Here then was I (call me Mary Beton, Mary Seton, Mary Carmichael or by any name you please—it is not a matter of any importance) sitting on the banks of a river a week or two ago in fine October weather, lost in thought. That collar I have spoken of, women and fiction, the need of coming to some conclusion on a subject that raises all sorts of prejudices and passions, bowed my head to the ground. To the right and left bushes of some sort, golden and crimson, glowed with the colour, even it seemed burnt with the heat, of fire. On the further bank the willows wept in perpetual lamentation, their hair about their shoulders. The river reflected whatever it chose of sky and bridge and burning tree, and when the undergraduate had oared his boat through the reflections they closed again, completely, as if he had never been. There one might have sat the clock round lost in thought. Thought—to call it by a prouder name than it deserved—had let its line down into the stream. It swayed, minute after minute, hither and thither among the reflections and the weeds, letting the water lift it and sink it until—you know the little tug—the sudden conglomeration of an idea at the end of one's line: and then the cautious hauling of it in, and the careful laying of it out? Alas, laid on the grass how small, how insignificant this thought of mine looked; the sort of fish that a good fisherman puts back into the water so that it may grow fatter and be one day worth cooking and eating. I will not trouble you with that thought now, though if you look carefully you may find it for yourselves in the course of what I am going to say.
But however small it was, it had, nevertheless, the mysterious property of its kind—put back into the mind, it became at once very exciting, and important; and as it darted and sank, and flashed hither and thither, set up such a wash and tumult of ideas that it was impossible to sit still. It was thus that I found myself walking with extreme rapidity across a grass plot. Instantly a man's figure rose to intercept me. Nor did I at first understand that the gesticulations of a curious–looking object, in a cut–away coat and evening shirt, were aimed at me. His face expressed horror and indignation. Instinct rather than reason came to my help, he was a Beadle; I was a woman. This was the turf; there was the path. Only the Fellows and Scholars are allowed here; the gravel is the place for me. Such thoughts were the work of a moment. As I regained the path the arms of the Beadle sank, his face assumed its usual repose, and though turf is better walking than gravel, no very great harm was done. The only charge I could bring against the Fellows and Scholars of whatever the college might happen to be was that in protection of their turf, which has been rolled for 300 years in succession they had sent my little fish into hiding.

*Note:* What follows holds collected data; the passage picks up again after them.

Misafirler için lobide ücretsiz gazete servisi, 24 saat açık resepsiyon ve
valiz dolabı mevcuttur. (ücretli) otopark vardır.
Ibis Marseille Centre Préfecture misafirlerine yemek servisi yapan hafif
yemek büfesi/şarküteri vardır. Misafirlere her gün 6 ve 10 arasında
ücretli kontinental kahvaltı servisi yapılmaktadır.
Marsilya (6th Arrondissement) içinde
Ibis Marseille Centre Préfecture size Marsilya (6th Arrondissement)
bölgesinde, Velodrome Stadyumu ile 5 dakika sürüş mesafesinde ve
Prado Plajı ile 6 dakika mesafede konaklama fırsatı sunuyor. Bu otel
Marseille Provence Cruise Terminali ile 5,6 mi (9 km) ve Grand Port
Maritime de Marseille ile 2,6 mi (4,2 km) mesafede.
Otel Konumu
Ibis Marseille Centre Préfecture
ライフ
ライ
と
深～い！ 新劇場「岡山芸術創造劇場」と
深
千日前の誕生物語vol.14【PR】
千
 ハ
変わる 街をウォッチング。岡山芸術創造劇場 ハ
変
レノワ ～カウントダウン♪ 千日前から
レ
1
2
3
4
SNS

What idea it had been that had sent me so audaciously trespassing I could not now remember. The spirit of peace descended like a cloud from heaven, for if the spirit of peace dwells anywhere, it is in the courts and quadrangles of Oxbridge on a fine October morning. Strolling through those colleges past those ancient halls the roughness of the present seemed smoothed away; the body seemed contained in a miraculous glass cabinet through which no sound could penetrate, and the mind, freed from any contact with facts (unless one trespassed on the turf again), was at liberty to settle down upon whatever meditation was in harmony with the moment. As chance would have it, some stray memory of some old essay about revisiting Oxbridge in the long vacation brought Charles Lamb to mind—Saint Charles, said Thackeray, putting a letter of Lamb's to his forehead. Indeed, among all the dead (I give you my thoughts as they came to me), Lamb is one of the most congenial; one to whom one would have liked to say, Tell me then how you wrote your essays?